Since I've found no answers that don't involve strapping another whole layer of complexity (Spring) onto RestEasy, the solution I found livable is outlined in the final comment above. That is, don't rely on sending remote messages to instances unless the app is truly stateless (e.g. instances don't persist across messages). Only send remote messages to singletons which do persist across requests. Each such message can identify the desired instance (by String id in my case), and the singleton can forward to the identified instance as an ordinary POJO.

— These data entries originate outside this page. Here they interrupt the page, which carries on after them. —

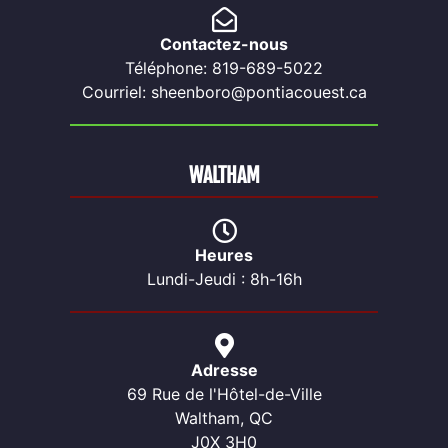
Contactez-nous
Téléphone: 819-689-5022
Courriel: sheenboro@pontiacouest.ca
WALTHAM
Heures
Lundi-Jeudi : 8h-16h
Adresse
69 Rue de l'Hôtel-de-Ville
Waltham, QC
J0X 3H0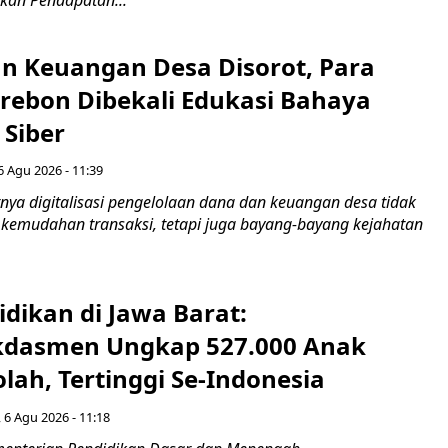
n Keuangan Desa Disorot, Para
irebon Dibekali Edukasi Bahaya
 Siber
6 Agu 2026 - 11:39
ya digitalisasi pengelolaan dana dan keuangan desa tidak
emudahan transaksi, tetapi juga bayang-bayang kejahatan
idikan di Jawa Barat:
dasmen Ungkap 527.000 Anak
lah, Tertinggi Se-Indonesia
 6 Agu 2026 - 11:18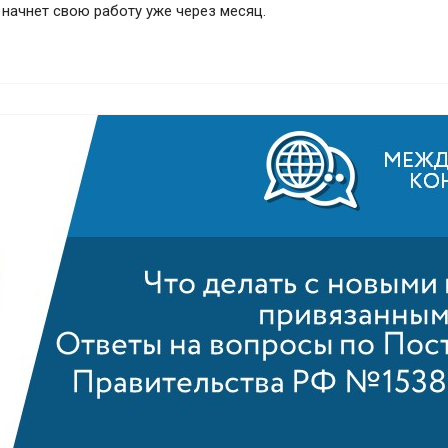
начнет свою работу уже через месяц.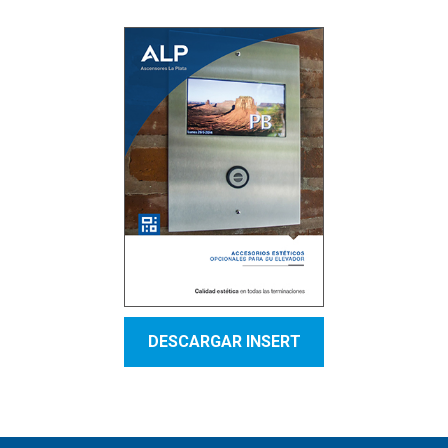
DESCARGAR INSERT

I still don't see why RestEasy unconditionally treats non-Singletons (instances) as ephemeral. Statelessness is not a restriction on REST, only a restriction on when GET methods can be used (idempotent calls). PUT and POST calls are neither stateless nor idempotent.

As I understand this, of course, and feel free to correct me. My focus is getting this app on the air, not exploring every corner of RestEasy, REST, and certainly not Spring.